JPMorgan’s bearish 2024 inventory market outlook may very well be derailed by a surge in small cap shares.
Technical strategist Jason Hunter expects the S&P 500 to fall 23% by mid-2024.
However a risk-on surge in shares which have largely missed out on this yr’s rally might trigger a rethink.
JPMorgan’s high chart professional Jason Hunter was bearish on the inventory market heading into 2024, however a danger has emerged that might derail that view.
He predicted the S&P 500 will re-test its bear market backside reached in October 2022, forecasting a dive to three,500. That is by far one of the vital bearish projections on Wall Avenue, much more downbeat than JPMorgan’s home view that the S&P 500 falls to 4,200 subsequent yr.
Hunter’s pessimism is predicated on the truth that a lot of this yr’s rally has been pushed by solely a handful of mega-cap tech shares.
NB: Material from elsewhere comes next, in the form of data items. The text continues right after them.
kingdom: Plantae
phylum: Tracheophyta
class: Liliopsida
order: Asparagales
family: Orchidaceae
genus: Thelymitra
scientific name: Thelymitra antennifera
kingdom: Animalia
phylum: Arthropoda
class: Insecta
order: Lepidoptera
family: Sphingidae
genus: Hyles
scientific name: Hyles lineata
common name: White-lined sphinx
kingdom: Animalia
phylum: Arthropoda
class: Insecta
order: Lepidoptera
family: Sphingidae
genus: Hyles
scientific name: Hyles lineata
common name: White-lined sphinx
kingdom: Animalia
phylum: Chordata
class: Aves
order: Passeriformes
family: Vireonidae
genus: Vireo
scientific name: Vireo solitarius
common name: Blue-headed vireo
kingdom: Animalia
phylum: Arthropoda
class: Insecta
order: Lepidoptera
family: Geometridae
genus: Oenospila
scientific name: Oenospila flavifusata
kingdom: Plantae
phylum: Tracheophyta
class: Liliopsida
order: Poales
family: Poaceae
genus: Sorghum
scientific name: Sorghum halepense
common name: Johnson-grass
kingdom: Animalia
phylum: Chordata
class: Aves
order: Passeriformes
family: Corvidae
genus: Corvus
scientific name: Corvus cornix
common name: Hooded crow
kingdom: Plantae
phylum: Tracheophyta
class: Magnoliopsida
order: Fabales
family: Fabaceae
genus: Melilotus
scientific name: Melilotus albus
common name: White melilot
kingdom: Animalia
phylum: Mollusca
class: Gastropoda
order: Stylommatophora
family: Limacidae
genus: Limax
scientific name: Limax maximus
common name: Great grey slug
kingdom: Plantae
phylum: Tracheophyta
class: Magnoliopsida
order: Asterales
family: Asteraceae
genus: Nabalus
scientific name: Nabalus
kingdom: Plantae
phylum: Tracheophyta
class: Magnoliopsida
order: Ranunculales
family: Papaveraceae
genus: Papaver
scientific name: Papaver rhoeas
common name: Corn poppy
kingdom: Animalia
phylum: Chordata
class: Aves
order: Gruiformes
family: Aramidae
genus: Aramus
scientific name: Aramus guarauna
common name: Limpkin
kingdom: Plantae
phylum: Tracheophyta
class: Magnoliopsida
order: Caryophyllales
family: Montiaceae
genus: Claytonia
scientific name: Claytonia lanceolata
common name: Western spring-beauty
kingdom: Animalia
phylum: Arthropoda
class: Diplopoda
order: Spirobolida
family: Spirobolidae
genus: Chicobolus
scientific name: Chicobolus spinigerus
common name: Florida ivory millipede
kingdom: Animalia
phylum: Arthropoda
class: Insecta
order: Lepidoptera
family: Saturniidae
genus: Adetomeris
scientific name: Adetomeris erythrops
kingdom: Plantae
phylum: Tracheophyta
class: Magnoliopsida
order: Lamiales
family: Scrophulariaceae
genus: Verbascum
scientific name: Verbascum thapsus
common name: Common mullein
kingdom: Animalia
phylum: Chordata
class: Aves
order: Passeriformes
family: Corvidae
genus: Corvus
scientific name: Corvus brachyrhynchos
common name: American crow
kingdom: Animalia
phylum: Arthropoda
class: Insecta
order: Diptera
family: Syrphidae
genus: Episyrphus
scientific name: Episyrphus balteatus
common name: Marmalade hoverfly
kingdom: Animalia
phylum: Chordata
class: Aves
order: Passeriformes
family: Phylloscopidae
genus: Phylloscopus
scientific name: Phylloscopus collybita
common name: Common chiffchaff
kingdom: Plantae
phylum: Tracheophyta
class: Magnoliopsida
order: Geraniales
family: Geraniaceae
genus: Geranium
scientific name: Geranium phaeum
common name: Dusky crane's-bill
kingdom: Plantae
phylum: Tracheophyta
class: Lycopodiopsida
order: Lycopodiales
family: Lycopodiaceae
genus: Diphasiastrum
The shortage of breadth, or market participation within the present rally, is regarding to him.
However a current breakout above main resistance ranges for the broad inventory market averages is beginning to problem Hunter’s bearish view.
“A pure chart-based evaluation leaves our bearish first half fairness outlook tactically on the backfoot going into the fourth quarter,” he mentioned in a be aware late final month.
On the time, he mentioned a surge in inventory market laggards could be “a really low likelihood occasion.” However since Hunter’s outlook was revealed, these laggards have in actual fact surged additional.
The small-cap Russell 2000, which largely sat out this yr’s inventory market rally, has begun to outperform the S&P 500. Over the previous week, the Russell 2000 is up practically 3% whereas the S&P 500 is about flat.
That places the Russell 2000 up about 7% over the previous 4 weeks, outpacing the S&P 500’s achieve of about 4.8% over the identical time interval.
It indicators that buyers may very well be lastly rotating into laggard shares and pushing them larger. And in accordance with Hunter, that kind of value motion would derail his bearish outlook for 2024.
“We’re due to this fact searching for giant cap to type short-term distribution patterns into the early weeks of subsequent yr, or for indicators that the laggards are beginning to breakout. The latter is clearly the danger state of affairs for our base-case outlook and can depart us having to rethink the 2024 trajectory,” he mentioned.